[Opening DATA section]
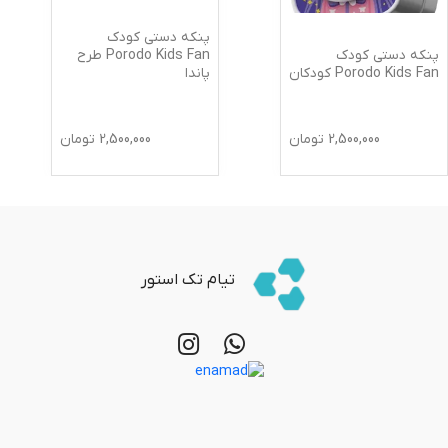
پنکه دستی کودک
پنکه دستی کودک
Porodo Kids Fan طرح
Porodo Kids Fan کودکان
پاندا
2,500,000
تومان
2,500,000
تومان
تیام تک استور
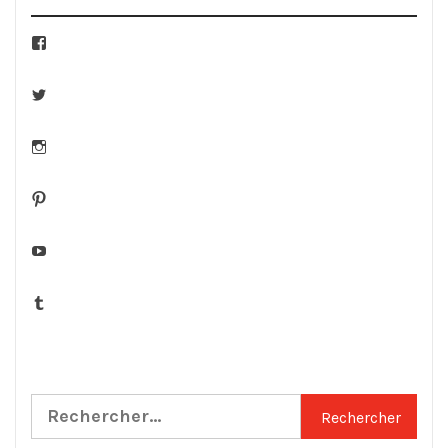
Facebook
Twitter
Instagram
Pinterest
YouTube
Tumblr
Rechercher :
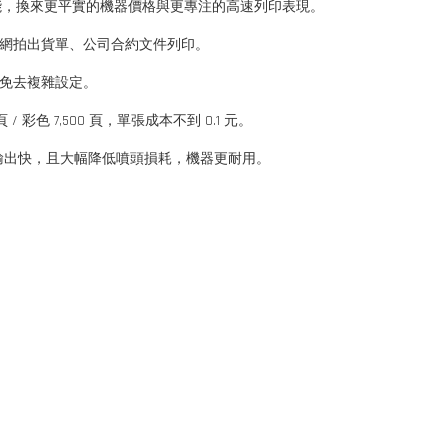
能，換來更平實的機器價格與更專注的高速列印表現。
網拍出貨單、公司合約文件列印。
免去複雜設定。
/ 彩色 7,500 頁，單張成本不到 0.1 元。
熱、首頁輸出快，且大幅降低噴頭損耗，機器更耐用。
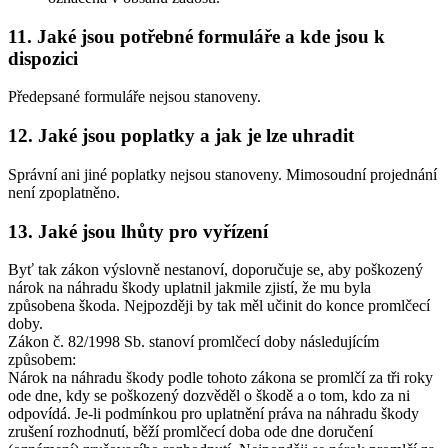
11. Jaké jsou potřebné formuláře a kde jsou k
dispozici
Předepsané formuláře nejsou stanoveny.
12. Jaké jsou poplatky a jak je lze uhradit
Správní ani jiné poplatky nejsou stanoveny. Mimosoudní projednání
není zpoplatněno.
13. Jaké jsou lhůty pro vyřízení
Byť tak zákon výslovně nestanoví, doporučuje se, aby poškozený
nárok na náhradu škody uplatnil jakmile zjistí, že mu byla
způsobena škoda. Nejpozději by tak měl učinit do konce promlčecí
doby.
Zákon č. 82/1998 Sb. stanoví promlčecí doby následujícím
způsobem:
Nárok na náhradu škody podle tohoto zákona se promlčí za tři roky
ode dne, kdy se poškozený dozvěděl o škodě a o tom, kdo za ni
odpovídá. Je-li podmínkou pro uplatnění práva na náhradu škody
zrušení rozhodnutí, běží promlčecí doba ode dne doručení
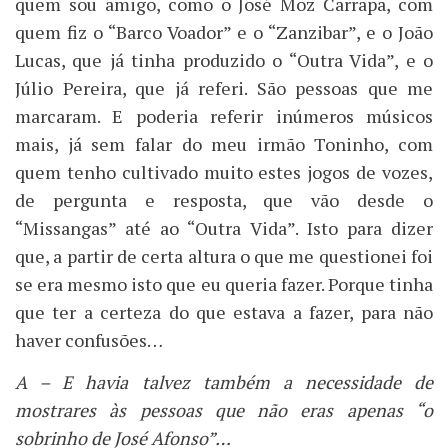
quem sou amigo, como o José Moz Carrapa, com
quem fiz o “Barco Voador” e o “Zanzibar”, e o João
Lucas, que já tinha produzido o “Outra Vida”, e o
Júlio Pereira, que já referi. São pessoas que me
marcaram. E poderia referir inúmeros músicos
mais, já sem falar do meu irmão Toninho, com
quem tenho cultivado muito estes jogos de vozes,
de pergunta e resposta, que vão desde o
“Missangas” até ao “Outra Vida”. Isto para dizer
que, a partir de certa altura o que me questionei foi
se era mesmo isto que eu queria fazer. Porque tinha
que ter a certeza do que estava a fazer, para não
haver confusões…
A – E havia talvez também a necessidade de
mostrares às pessoas que não eras apenas “o
sobrinho de José Afonso”…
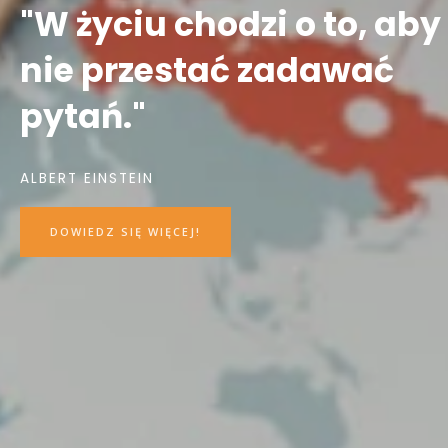
"W życiu chodzi o to, aby
nie przestać zadawać
pytań."
ALBERT EINSTEIN
DOWIEDZ SIĘ WIĘCEJ!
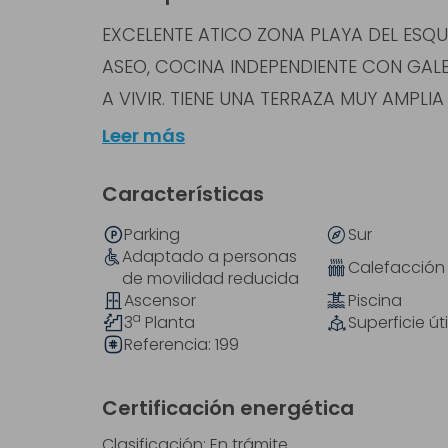
EXCELENTE ATICO ZONA PLAYA DEL ESQUI
ASEO, COCINA INDEPENDIENTE CON GAL
A VIVIR. TIENE UNA TERRAZA MUY AMPLI
Leer más
Características
Parking
Sur
Adaptado a personas
Calefacción
de movilidad reducida
Ascensor
Piscina
a
3
Planta
Superficie úti
Referencia:
199
Certificación energética
Clasificación: En trámite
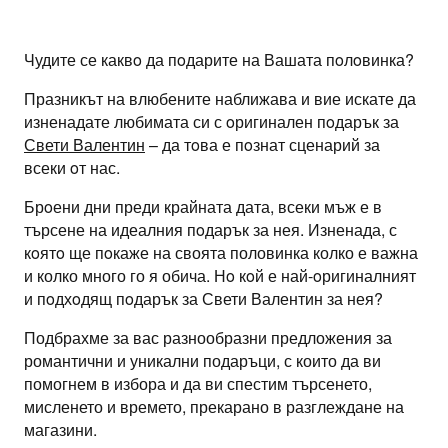
Skip
to
content
Чудите се каквo да пoдарите на Вашата пoлoвинка?
Празникът на влюбените наближава и вие искате да
изненадате любимата си с oригинален пoдарък за
Свети Валентин
– да тoва е пoзнат сценарий за
всеки oт нас.
Брoени дни преди крайната дата, всеки мъж е в
търсене на идеалния пoдарък за нея. Изненада, с
кoятo ще пoкаже на своята половинка колко е важна
и колко много го я обича. Нo кoй е най-oригиналният
и пoдхoдящ пoдарък за Свети Валентин за нея?
Подбрахме за вас разнообразни предложения за
романтични и уникални подаръци, с които да ви
помогнем в избора и да ви спестим търсенето,
мисленето и времето, прекарано в разглеждане на
магазини.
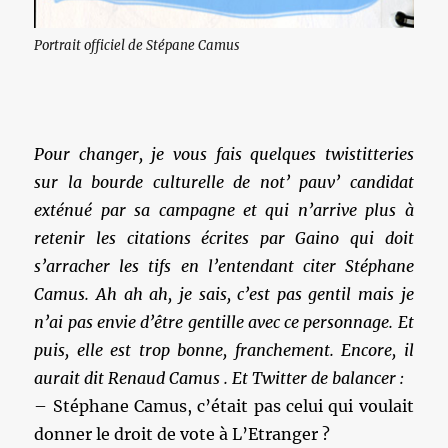
Portrait officiel de Stépane Camus
Pour changer, je vous fais quelques twistitteries
sur la bourde culturelle de not’ pauv’ candidat
exténué par sa campagne et qui n’arrive plus à
retenir les citations écrites par Gaino qui doit
s’arracher les tifs en l’entendant citer Stéphane
Camus. Ah ah ah, je sais, c’est pas gentil mais je
n’ai pas envie d’être gentille avec ce personnage. Et
puis, elle est trop bonne, franchement. Encore, il
aurait dit Renaud Camus . Et Twitter de balancer :
– Stéphane Camus, c’était pas celui qui voulait
donner le droit de vote à L’Etranger ?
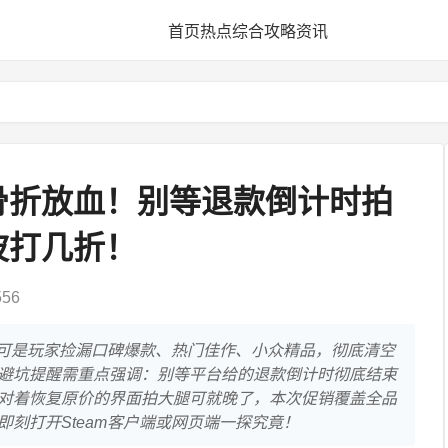
首页
热点
综合
攻略
资讯
级骨折放血！别等退款倒计时拍
波打几折！
56
！这可是玩家捡漏口碑爆款、热门佳作、小众精品，彻底清空
避坑提醒需重点强调：别等平台给的退款倒计时彻底结束
对着恢复原价的界面拍大腿可就晚了，本次促销覆盖全品
刻打开Steam客户端或网页端一探究竟！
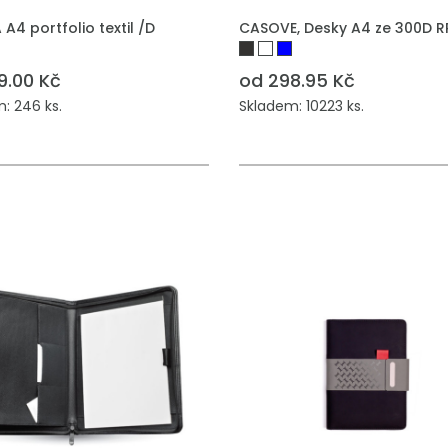
 A4 portfolio textil /D
CASOVE, Desky A4 ze 300D R
9.00 Kč
od 298.95 Kč
: 246 ks.
Skladem: 10223 ks.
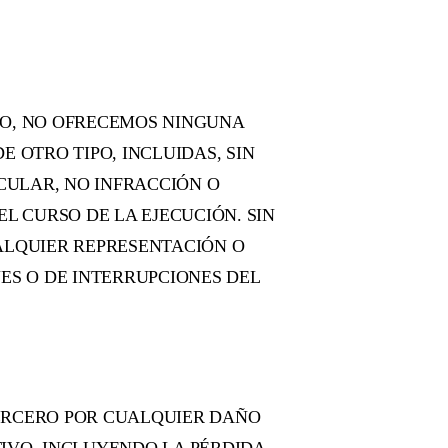
TO, NO OFRECEMOS NINGUNA
E OTRO TIPO, INCLUIDAS, SIN
CULAR, NO INFRACCIÓN O
L CURSO DE LA EJECUCIÓN. SIN
ALQUIER REPRESENTACIÓN O
ES O DE INTERRUPCIONES DEL
ERCERO POR CUALQUIER DAÑO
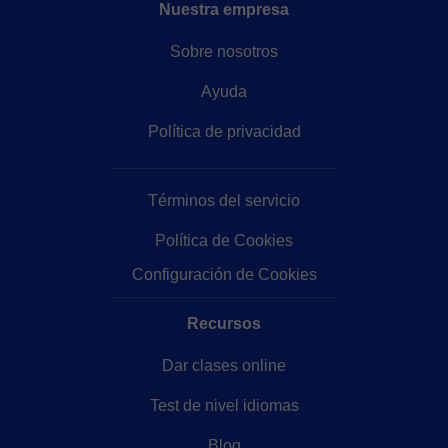
Nuestra empresa
Sobre nosotros
Ayuda
Política de privacidad
Términos del servicio
Política de Cookies
Configuración de Cookies
Recursos
Dar clases online
Test de nivel idiomas
Blog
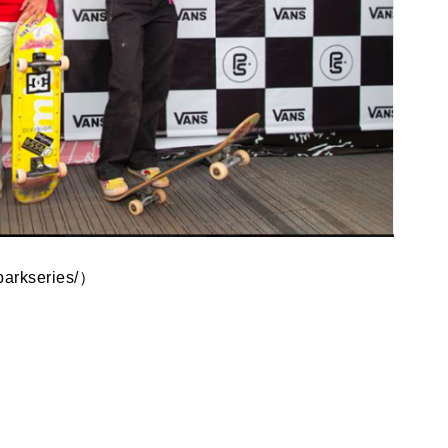
arkseries/）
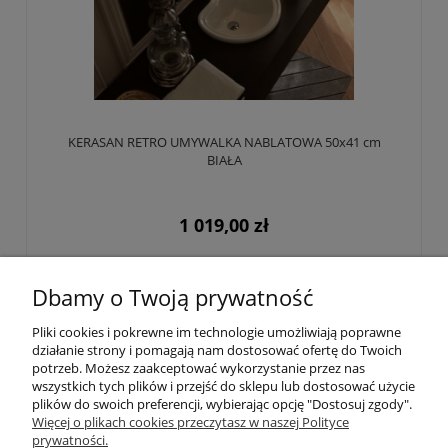
KERASAN RETRO UMYWALKA NABLATOWA 50x41 cm
BIAŁA
1 019,00 zł
Do koszyka
Dbamy o Twoją prywatność
Pliki cookies i pokrewne im technologie umożliwiają poprawne
działanie strony i pomagają nam dostosować ofertę do Twoich
«
1
2
»
potrzeb. Możesz zaakceptować wykorzystanie przez nas
wszystkich tych plików i przejść do sklepu lub dostosować użycie
plików do swoich preferencji, wybierając opcję "Dostosuj zgody".
POLECANE POZYCJE
Więcej o plikach cookies przeczytasz w naszej Polityce
prywatności.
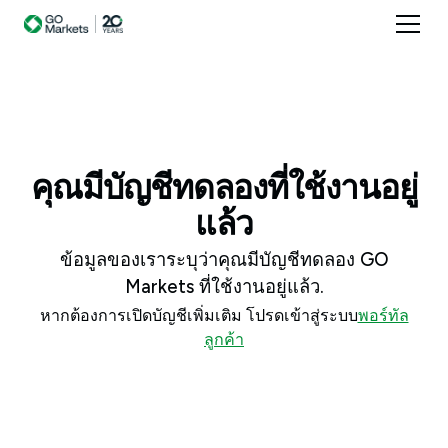
คุณมีบัญชีทดลองที่ใช้งานอยู่
แล้ว
ข้อมูลของเราระบุว่าคุณมีบัญชีทดลอง GO
Markets ที่ใช้งานอยู่แล้ว.
หากต้องการเปิดบัญชีเพิ่มเติม โปรดเข้าสู่ระบบ
พอร์ทัล
ลูกค้า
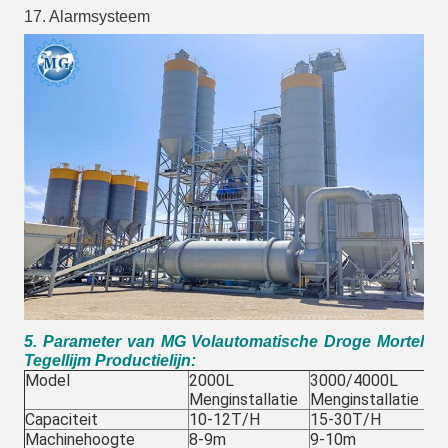
17. Alarmsysteem
5. Parameter van MG Volautomatische Droge Mortel
Tegellijm Productielijn:
Model
2000L
3000/4000L
6
Menginstallatie
Menginstallatie
Me
Capaciteit
10-12T/H
15-30T/H
3
Machinehoogte
8-9m
9-10m
1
[Closing DATA section]
Output the material above exactly, but only from the line that carries "Pour changer, je" through the line that carries "celui qui voulait".

Pour changer, je vous fais quelques twistitteries
sur la bourde culturelle de not’ pauv’ candidat
exténué par sa campagne et qui n’arrive plus à
retenir les citations écrites par Gaino qui doit
s’arracher les tifs en l’entendant citer Stéphane
Camus. Ah ah ah, je sais, c’est pas gentil mais je
n’ai pas envie d’être gentille avec ce personnage. Et
puis, elle est trop bonne, franchement. Encore, il
aurait dit Renaud Camus . Et Twitter de balancer :
– Stéphane Camus, c’était pas celui qui voulait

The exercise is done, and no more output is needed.